# [Task material]
☆ ☆ ☆
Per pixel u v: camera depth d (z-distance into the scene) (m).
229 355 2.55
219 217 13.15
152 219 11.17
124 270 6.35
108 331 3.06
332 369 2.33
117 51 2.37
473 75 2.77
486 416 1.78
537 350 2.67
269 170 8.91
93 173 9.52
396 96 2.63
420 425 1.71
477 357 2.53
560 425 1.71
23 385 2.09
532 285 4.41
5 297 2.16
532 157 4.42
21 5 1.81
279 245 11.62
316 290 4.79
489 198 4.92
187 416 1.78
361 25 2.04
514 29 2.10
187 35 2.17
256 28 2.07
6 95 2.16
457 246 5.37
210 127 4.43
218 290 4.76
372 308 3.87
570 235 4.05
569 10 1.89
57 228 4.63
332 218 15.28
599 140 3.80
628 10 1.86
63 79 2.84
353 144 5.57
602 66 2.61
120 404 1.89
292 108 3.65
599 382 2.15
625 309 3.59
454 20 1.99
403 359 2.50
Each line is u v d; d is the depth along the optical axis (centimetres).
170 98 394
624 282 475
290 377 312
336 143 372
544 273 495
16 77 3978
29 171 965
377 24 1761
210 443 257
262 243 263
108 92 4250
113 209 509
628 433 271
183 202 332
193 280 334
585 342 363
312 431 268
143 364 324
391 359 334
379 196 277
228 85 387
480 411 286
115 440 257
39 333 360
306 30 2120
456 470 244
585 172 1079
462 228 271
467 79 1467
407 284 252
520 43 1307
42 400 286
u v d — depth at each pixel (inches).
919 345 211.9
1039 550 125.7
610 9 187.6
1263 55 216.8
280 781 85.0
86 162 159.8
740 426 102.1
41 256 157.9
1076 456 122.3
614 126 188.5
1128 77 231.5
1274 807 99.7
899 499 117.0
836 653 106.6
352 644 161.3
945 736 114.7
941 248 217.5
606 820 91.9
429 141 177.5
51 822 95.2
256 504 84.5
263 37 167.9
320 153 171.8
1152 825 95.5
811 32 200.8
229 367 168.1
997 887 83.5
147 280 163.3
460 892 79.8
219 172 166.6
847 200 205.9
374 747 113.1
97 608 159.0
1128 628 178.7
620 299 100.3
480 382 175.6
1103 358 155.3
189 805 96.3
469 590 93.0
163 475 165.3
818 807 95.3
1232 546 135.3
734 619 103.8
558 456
☆ ☆ ☆
# [Problem requirements]
When you reach the end of the data above, set it all down again unchanged.

# [Output below]
Per pixel u v: camera depth d (z-distance into the scene) (m).
229 355 2.55
219 217 13.15
152 219 11.17
124 270 6.35
108 331 3.06
332 369 2.33
117 51 2.37
473 75 2.77
486 416 1.78
537 350 2.67
269 170 8.91
93 173 9.52
396 96 2.63
420 425 1.71
477 357 2.53
560 425 1.71
23 385 2.09
532 285 4.41
5 297 2.16
532 157 4.42
21 5 1.81
279 245 11.62
316 290 4.79
489 198 4.92
187 416 1.78
361 25 2.04
514 29 2.10
187 35 2.17
256 28 2.07
6 95 2.16
457 246 5.37
210 127 4.43
218 290 4.76
372 308 3.87
570 235 4.05
569 10 1.89
57 228 4.63
332 218 15.28
599 140 3.80
628 10 1.86
63 79 2.84
353 144 5.57
602 66 2.61
120 404 1.89
292 108 3.65
599 382 2.15
625 309 3.59
454 20 1.99
403 359 2.50
Each line is u v d; d is the depth along the optical axis (centimetres).
170 98 394
624 282 475
290 377 312
336 143 372
544 273 495
16 77 3978
29 171 965
377 24 1761
210 443 257
262 243 263
108 92 4250
113 209 509
628 433 271
183 202 332
193 280 334
585 342 363
312 431 268
143 364 324
391 359 334
379 196 277
228 85 387
480 411 286
115 440 257
39 333 360
306 30 2120
456 470 244
585 172 1079
462 228 271
467 79 1467
407 284 252
520 43 1307
42 400 286
u v d — depth at each pixel (inches).
919 345 211.9
1039 550 125.7
610 9 187.6
1263 55 216.8
280 781 85.0
86 162 159.8
740 426 102.1
41 256 157.9
1076 456 122.3
614 126 188.5
1128 77 231.5
1274 807 99.7
899 499 117.0
836 653 106.6
352 644 161.3
945 736 114.7
941 248 217.5
606 820 91.9
429 141 177.5
51 822 95.2
256 504 84.5
263 37 167.9
320 153 171.8
1152 825 95.5
811 32 200.8
229 367 168.1
997 887 83.5
147 280 163.3
460 892 79.8
219 172 166.6
847 200 205.9
374 747 113.1
97 608 159.0
1128 628 178.7
620 299 100.3
480 382 175.6
1103 358 155.3
189 805 96.3
469 590 93.0
163 475 165.3
818 807 95.3
1232 546 135.3
734 619 103.8
558 456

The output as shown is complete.